Marshall v. Billingsly

7 Ind. 250
CourtIndiana Supreme Court
DecidedDecember 13, 1855
StatusPublished
Cited by5 cases

This text of 7 Ind. 250 (Marshall v. Billingsly) is published on Counsel Stack Legal Research, covering Indiana Supreme Court primary law. Counsel Stack provides free access to over 12 million legal documents including statutes, case law, regulations, and constitutions.

Bluebook
Marshall v. Billingsly, 7 Ind. 250 (Ind. 1855).

Opinion

Gookins, J.

Bill in chancery by Billingsly, as the assignee of Major, against W. T. Marshall, the mortgagor, and Heathy Marshall, his grantee of the mortgaged premises, for foreclosure. The mortgage was given to secure the following notes, dated August 7,1849, one for 200 dollars, due one year after date, one for 235 dollars and 32 cents, and another for 258 dollars and 72 cents, both due three years after date, and all drawing interest from date. The mortgage was of a half-section of land. The bill is in the usual form. Certain junior incumbrancers were made parties; but as no questions in reference to them are made in this Court, they need not be further noticed.

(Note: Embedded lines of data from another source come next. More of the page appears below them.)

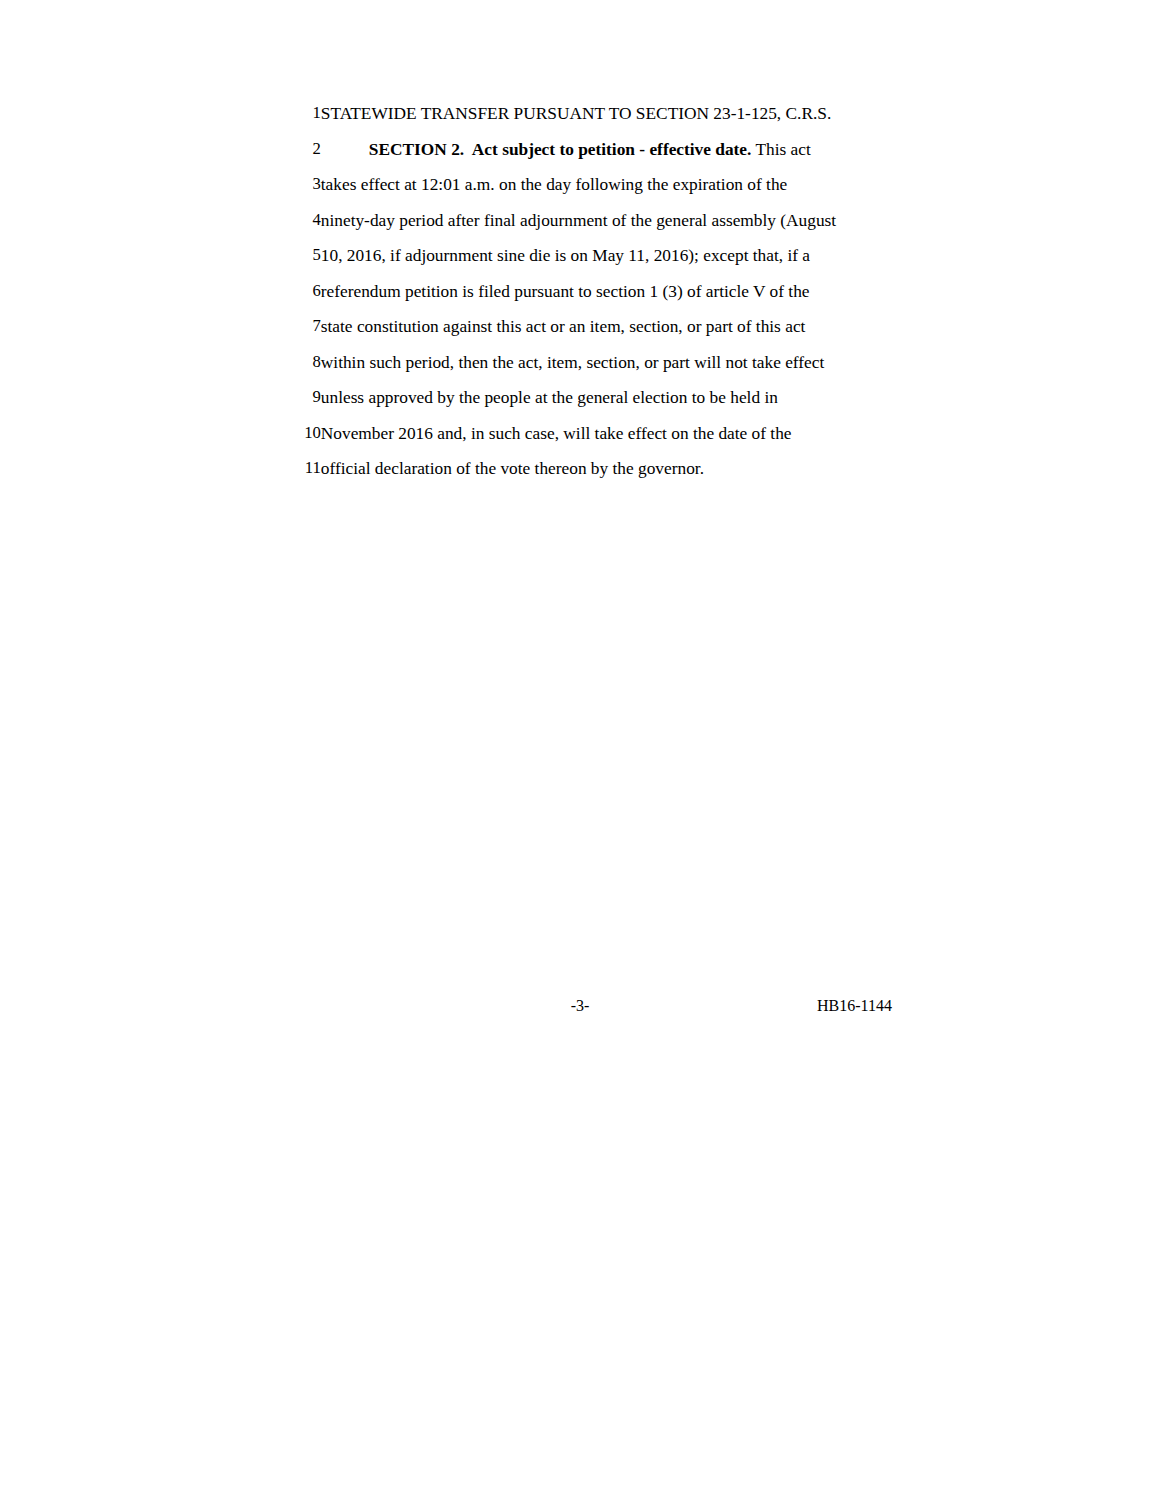| 1 | STATEWIDE TRANSFER PURSUANT TO SECTION 23-1-125, C.R.S. |
| 2 | SECTION 2. Act subject to petition - effective date. This act |
| 3 | takes effect at 12:01 a.m. on the day following the expiration of the |
| 4 | ninety-day period after final adjournment of the general assembly (August |
| 5 | 10, 2016, if adjournment sine die is on May 11, 2016); except that, if a |
| 6 | referendum petition is filed pursuant to section 1 (3) of article V of the |
| 7 | state constitution against this act or an item, section, or part of this act |
| 8 | within such period, then the act, item, section, or part will not take effect |
| 9 | unless approved by the people at the general election to be held in |
| 10 | November 2016 and, in such case, will take effect on the date of the |
| 11 | official declaration of the vote thereon by the governor. |
-3- HB16-1144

[251]*251W. T. Marshall answered, admitting the execution of the notes and mortgage to Major, but saying they were obtained from him by fraud, and setting up incapacity from drunkenness, as a defence. His original answer and amendment, which are made a cross-bill against Billingsly and Major, make the following case: That being embarrassed with debts, he applied to Major for his services in negotiating a loan, who endeavored to procure it, but without success; that Major then proposed to sell him two notes he held against Hume and Logan, dated in August, 1839, each for 159 dollars, besides interest, and, on condition that he would buy said notes, proposed to lend him a small sum; that he accepted the offer, and took an assignment of the notes of Hume and Logan, without recourse, which, with a small sum of money and a note of Major's for a small amount, constituted the only consideration of the notes mentioned in the mortgage; that Major represented Hume and Logan to be solvent, knowing they were worthless; that he knew, also, that the defendant Marshall was embarrassed with debts, and that he was not in a situation to buy notes, but that he would not have lent him any money except on the condition of his buying said notes; that he took advantage of his embarrassments, and of his incapacity from habitual drunkenness to transact business safely, to sell him said worthless notes, and to obtain an unlawful and usurious consideration for the use of money, and an unconscionable advantage of him. He admits his sale of the mortgaged premises to his mother, Heathy Marshall. He brings into Court the notes of Hume and Logan, and offers to return them to Major.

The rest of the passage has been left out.